Software lifecycle management as operations on attributed graphs

A confluence of events at work recently reminded me of the schema drift problem. The concrete instance or how it comes about doesn’t really matter because the end result is always the same: there is some code on a server somewhere that is running with a version of a schema that is no longer valid. It will continue to work as long as nothing is restarted because the ORM only validates assumptions during startup but as soon as the server is rebooted everything is broken.

The fix is very simple: whenever database schemas change you do a rolling restart with updated code across your entire fleet. This is the only way to guarantee some accidental restart in the middle of the night doesn’t lead to cascading failures across your entire fleet.

Even though the fix is simple it’s not clear how to enforce this requirement and a million other such requirements when managing the software lifecycle in a cloud environment. The problem is exasperated by the fact that most of the time many of these assumptions are implicit. It could be that people consistently deploy to the entire fleet whenever there is any code change. This means you will never run into schema drift until an optimization forces you to deploy to a subset of the fleet. At that point your optimized deployment practices are inconsistent with a set of implicit assumptions that was masking the schema drift problem.

I think I have a solution that is generic enough to fix the actual root cause of an entire class of problems like schema drift and it involves attributed graphs. I recently learned about attributed graphs so take whatever I say with some grain of salt. I think the seed of the idea is correct but I haven’t implemented anything yet so there might be some dragons I haven’t seen yet that need slaying.
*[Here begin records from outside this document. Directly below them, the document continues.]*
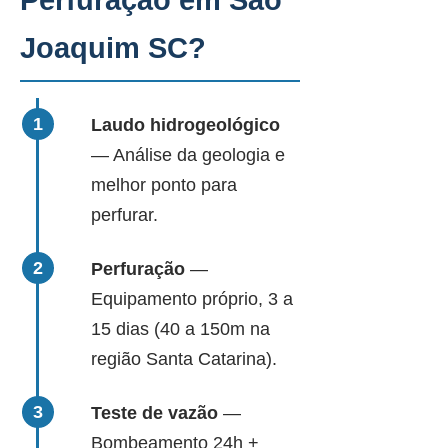
Perfuração em São
Joaquim SC?
Laudo hidrogeológico
— Análise da geologia e
melhor ponto para
perfurar.
Perfuração
—
Equipamento próprio, 3 a
15 dias (40 a 150m na
região Santa Catarina).
Teste de vazão
—
Bombeamento 24h +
There are a few ways to model schema drift as an attributed graph but the invariant we want to preserve is that each presentation will make the problem obvious. The simplest way to model the problem is to have a node for each entity in our infrastructure. In this case we have code living on some servers so we are going to have a bunch of code nodes but for concreteness sake I’m going to assume we just have two: C1, C2. These code nodes will have requirements (edges) connected to other entities and in this case they will be connected to a schema S. The schema node will have a version attribute, e.g. S: {version: 1}. So far our attributed graph looks as follows C1: {} -> S: {version: 1}, C2: {} -> S: {version: 1}. This is the steady state representation of the current state of the world. Now let’s break the steady state.

Breaking the steady state means incrementing the version of the schema so that it becomes S: {version: 2}. This change will need to be propagated throughout our existing graph. In this case it means the code edges are now invalid C1: {} -!-> S: {version: 2}, C2: {} -!-> S: {version: 2}. We also track the reason for the edge invalidation which is the set of attributes that changed at S to invalidate the edges. The reconciliation process to restore the steady state is simple: we’ll need to restart the nodes. Actually the restart/deployment process can also be expressed as another set of operations on an attributed graph but for now I’m just going to assume there is a process somewhere that will do the rolling restart and report back to the graph that the steady state requirements have been fulfilled which will get us back to the original graph structure.

Now imagine your entire software system represented as an attributed graph. The management of the system becomes all about adding, removing, and reconciling broken edges. Whenever new implicit assumptions are found they are added to the graph as another set of attributed nodes and edges along with the invariants and reconciliation processes for restoring those nodes and edges to a steady state.

If you squint just enough you’ll see the beginnings of a data flow problems expressed as an attributed graph and combined with some kind of graph traversal or even object system for passing messages back and forth between edges this all kinda looks like a smalltalk environment with a graph database behind the scenes.